In diesem Sinne warte ich fieberhaft auf ein gewohnt umfangreiches Review des neuen Z von notebookcheck.com.

SimUser

  • Gast
Wie so oft, so auch hier scheint es einen erheblichen Personenkreis zu geben, welcher sich die Sinnhaftigkeit eines derartigen Gerätes nicht vorstellen kann, daher möchte ich zunächst einmal das Userprofil ein wenig konkretisieren:
Typischerweise gibt es Industrien, die ihre Produkte nur vor Ort komissionieren und testen können (z.B. Softwareapplikationen auf Simulationsebene bzw. Echtzeitandwendungen im Öl&Gasbereich (Pipelines/Bohrinseln), im Schiffbau oder auch im Flugzeugbau. Ferner müssen derartige Produkte häufig unter stark beengten Platzverhältnissen getestet werden(neben den oben angeführten Industrien kommen hier noch Marine, Bergbau, etc in Frage)). Alle diese Anwender haben einen erheblichen Leistungsbedard auf der einen, jedoch nur sehr limitierte Platz und Gewichtsvorgaben auf der anderen. Super-3D-Leistungen sind dabei jedoch nicht gefragt, wohl aber mehr als Intel HD 3000. Ein weiterer Punkt ist die erhebliche Reisetätigkeit dieses Personenkreises (und die Zeiten in denen derartige Trips standardmäßig als Businesstrips gebucht werden sind längst passè). Nun kann sich jeder gerne mal Vorstellen, wie sich Z.B. ein 17"-XPS (keine Kritik an Dell, soll nur ein Beispiel sein) auf einem 14-Stunden-Trip von Dubai nach Toronto auf einem Economy-Platz bedienen lassen soll (von der erforderlichen Akkulaufzeit reden wir mal gleich gar nicht). Gerade dieser Personenkreis macht einen erheblichen Anteil der Reisenden weltweit aus und genau dafür ist ein System wie das Vaio Z gedacht.

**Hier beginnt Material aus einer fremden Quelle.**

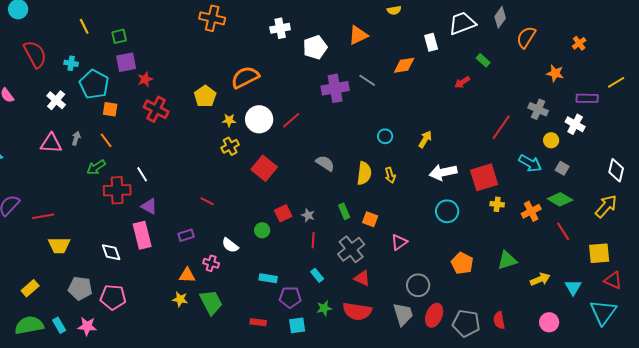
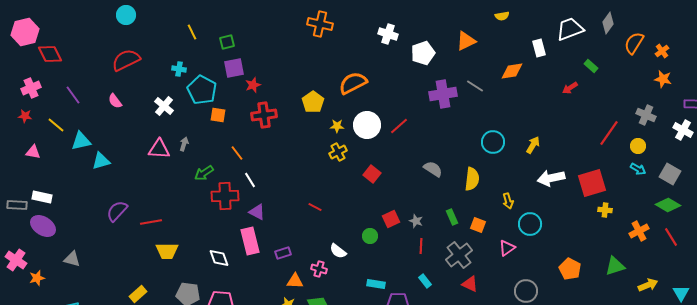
white cross: (280, 28) -> (388, 34), turned 30
orange cross: (579, 43) -> (662, 51), moved
red semicircle: (35, 54) -> (126, 60), moved, turned -88
red cross: (156, 109) -> (264, 115), turned -35
cyan circle: (385, 136) -> (493, 142), size x1.5
orange line: (106, 140) -> (237, 153), moved
yellow circle: (551, 140) -> (638, 146), moved
cyan arrow: (530, 163) -> (638, 169), size x0.7
red square: (264, 168) -> (372, 174), size x0.7
gray square: (562, 168) -> (670, 174), size x1.5
yellow arrow: (390, 175) -> (508, 201), moved
cyan circle: (447, 211) -> (530, 224), moved
orange cross: (531, 211) -> (639, 231), moved
purple rectangle: (186, 235) -> (283, 253), moved

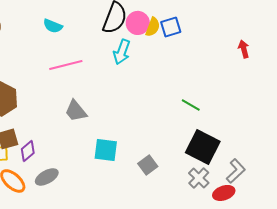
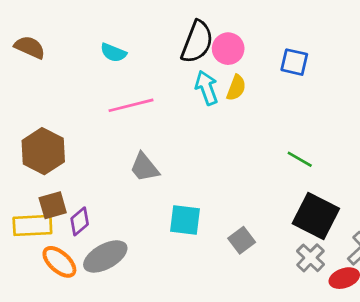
yellow semicircle: (153, 27) -> (236, 88), moved
blue square: (171, 27) -> (294, 62), moved, turned 30
cyan arrow: (122, 52) -> (207, 88), turned 140
gray ellipse: (47, 177) -> (105, 256), size x1.4

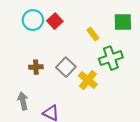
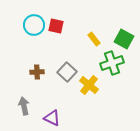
red square: (55, 21) -> (56, 26), turned -35
green square: (123, 22) -> (124, 39), moved, turned 30

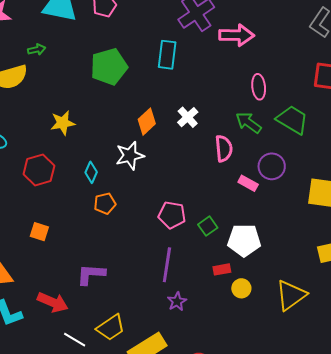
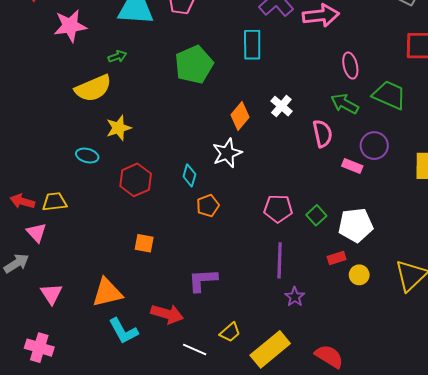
yellow star: (63, 123) -> (119, 128), moved
yellow trapezoid: (111, 328) -> (230, 332), size x0.7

Mir persönlich geht es auch gegen den Strich, dass anscheinend kein anderer Anbieter in der Lage ist etwas vergleichbares anzubieten, ich denke aber das ist nur eine Frage der Zeit.
Vor diesem Hintergrund werde ich mir das Gerät zulegen, weil es genau die Bedürfnisstruktur trifft. Halbgar ist das Ganze nämlich durchaus nicht, es kommt vielmehr auf die Situation an und meine Specs trifft es mit einem modularen Blueray-Brenner (Backup wochenlanger Datalogs) / modularer Grafik (Multi-Screen-Visualisierung) auf den Punkt (habe nämlich nicht die geringste Lust auf 50.000 km - Trips (Zeitraunm ~6 Wochen) zwischen Äquator und Polarkreis auch noch 2 Notebooks mitzuschleppen.